• [WRITTEN INSTRUCTION A]:
Answer these questions about the firmware passage, one line each, marked (i), (ii), (iii):
(i) Which register bits does the CPU read to show the PCIe link status?
(ii) What value is set in bits[2:0] of USRCMD_INTREG to send the Identify command request?
(iii) If the LBA unit size is 4 KB, what must the start address and transfer length align to?

• [PASSAGE PROVIDED]:

========================================

1) Initialize the JTAG UART and Timer settings.
2) Wait for the PCIe connection to become active by checking if PCIESTS_INTREG[0]=1b.
3) Wait for NVMe-IP to complete its own initialization process by monitoring USRSTS_INTREG[0]=0b. If an error is encountered, the process will terminate and display an error message.
4) Display the status of the PCIe link, including the number of lanes and the speed, by reading PCIESTS_INTREG[16:2].
5) Display the main menu, providing options to execute seven NVMe-IP commands: Identify, Write, Read, SMART, Flush, Secure Erase, and Shutdown.
Details of each command sequence in the CPU firmware are described in the following sections.
When the user selects the Identify command, the firmware executes the following sequence.
1) Set bits[2:0] of USRCMD_INTREG to 000b to send the Identify command request to NVMe-IP. The busy flag (USRSTS_INTREG[0]) then changes from 0b to 1b.
2) The CPU monitors USRSTS_INTREG[1:0] to determine whether the operation completes or an error occurs.
· Bit[0] is de-asserted to 0b when the command is completed. The Identify command data returned by NVMe-IP is stored in IdenRAM.
· Bit[1] is asserted to 1b, indicating an error. In this case, the CPU displays an error message on the console with details decoded from USRERRTYPE_INTREG[31:0]. The process will then be terminated.
3) Once the busy flag (USRSTS_INTREG[0]) is de-asserted to 0b, the CPU proceeds to display information that has been decoded from LBASIZEL/H_INTREG, which includes the SSD capacity and LBA unit size. In addition, further information, such as the SSD model, can be retrieved from the IdenRAM (IDENCTRL_CHARREG).
When the Write/Read command is selected, the firmware follows this sequence.
1) The CPU receives the start address, transfer length, and test pattern from the console. If any inputs are invalid, the operation will be cancelled.
Note: If LBA unit size is 4 KB, the start address and transfer length must align to 8.
2) Once all inputs are validated, the values are written to USRADRL/H_INTREG, USRLENL/H_INTREG, and PATTSEL_INTREG.

========================================

• [DATA PROVIDED]:
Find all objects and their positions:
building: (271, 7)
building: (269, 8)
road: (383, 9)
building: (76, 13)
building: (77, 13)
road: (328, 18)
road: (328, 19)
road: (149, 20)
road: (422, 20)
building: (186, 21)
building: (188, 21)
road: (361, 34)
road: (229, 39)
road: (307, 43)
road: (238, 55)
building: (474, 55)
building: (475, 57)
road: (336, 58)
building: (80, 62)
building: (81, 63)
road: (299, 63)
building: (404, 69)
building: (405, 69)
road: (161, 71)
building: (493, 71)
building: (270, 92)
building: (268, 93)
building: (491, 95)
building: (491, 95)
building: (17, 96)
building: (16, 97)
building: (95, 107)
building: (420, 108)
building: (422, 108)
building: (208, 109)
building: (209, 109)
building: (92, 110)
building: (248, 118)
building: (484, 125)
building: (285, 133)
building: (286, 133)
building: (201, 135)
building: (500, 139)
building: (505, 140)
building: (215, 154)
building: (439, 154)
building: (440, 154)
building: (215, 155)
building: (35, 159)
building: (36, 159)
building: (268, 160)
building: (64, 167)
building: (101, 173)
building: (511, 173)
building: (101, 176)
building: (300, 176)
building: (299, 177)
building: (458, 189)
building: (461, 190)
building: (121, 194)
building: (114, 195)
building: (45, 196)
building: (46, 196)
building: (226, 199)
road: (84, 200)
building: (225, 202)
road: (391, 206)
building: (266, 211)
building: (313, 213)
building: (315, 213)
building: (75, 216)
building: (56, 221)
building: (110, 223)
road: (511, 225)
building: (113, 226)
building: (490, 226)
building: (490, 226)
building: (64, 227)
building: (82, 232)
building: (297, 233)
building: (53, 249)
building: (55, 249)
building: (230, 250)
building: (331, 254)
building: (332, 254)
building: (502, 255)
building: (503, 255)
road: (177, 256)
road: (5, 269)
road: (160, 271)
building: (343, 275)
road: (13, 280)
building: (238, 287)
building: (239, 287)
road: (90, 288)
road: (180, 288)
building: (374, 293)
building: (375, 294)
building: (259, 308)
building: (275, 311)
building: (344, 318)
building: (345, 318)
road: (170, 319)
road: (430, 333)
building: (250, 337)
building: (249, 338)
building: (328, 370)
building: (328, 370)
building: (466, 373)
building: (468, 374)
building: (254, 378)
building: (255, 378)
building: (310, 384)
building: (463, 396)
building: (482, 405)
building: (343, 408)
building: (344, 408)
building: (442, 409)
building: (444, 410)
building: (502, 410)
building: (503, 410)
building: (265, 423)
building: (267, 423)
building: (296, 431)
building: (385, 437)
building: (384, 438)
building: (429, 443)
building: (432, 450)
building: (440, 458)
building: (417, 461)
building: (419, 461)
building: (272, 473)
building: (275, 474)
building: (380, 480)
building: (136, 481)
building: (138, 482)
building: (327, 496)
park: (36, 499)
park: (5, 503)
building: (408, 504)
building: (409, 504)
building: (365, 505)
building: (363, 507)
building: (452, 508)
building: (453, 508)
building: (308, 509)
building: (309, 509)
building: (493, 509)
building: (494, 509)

========================================

• [WRITTEN INSTRUCTION B]: Could you print the entries, beginning at the first line of the entries and ending after the line that contains "building: (80, 62)", with both of those lines included?

• [EXERCISE RESULT A]:
(i) PCIESTS_INTREG[16:2]
(ii) 000b
(iii) 8

• [EXERCISE RESULT B]:
Find all objects and their positions:
building: (271, 7)
building: (269, 8)
road: (383, 9)
building: (76, 13)
building: (77, 13)
road: (328, 18)
road: (328, 19)
road: (149, 20)
road: (422, 20)
building: (186, 21)
building: (188, 21)
road: (361, 34)
road: (229, 39)
road: (307, 43)
road: (238, 55)
building: (474, 55)
building: (475, 57)
road: (336, 58)
building: (80, 62)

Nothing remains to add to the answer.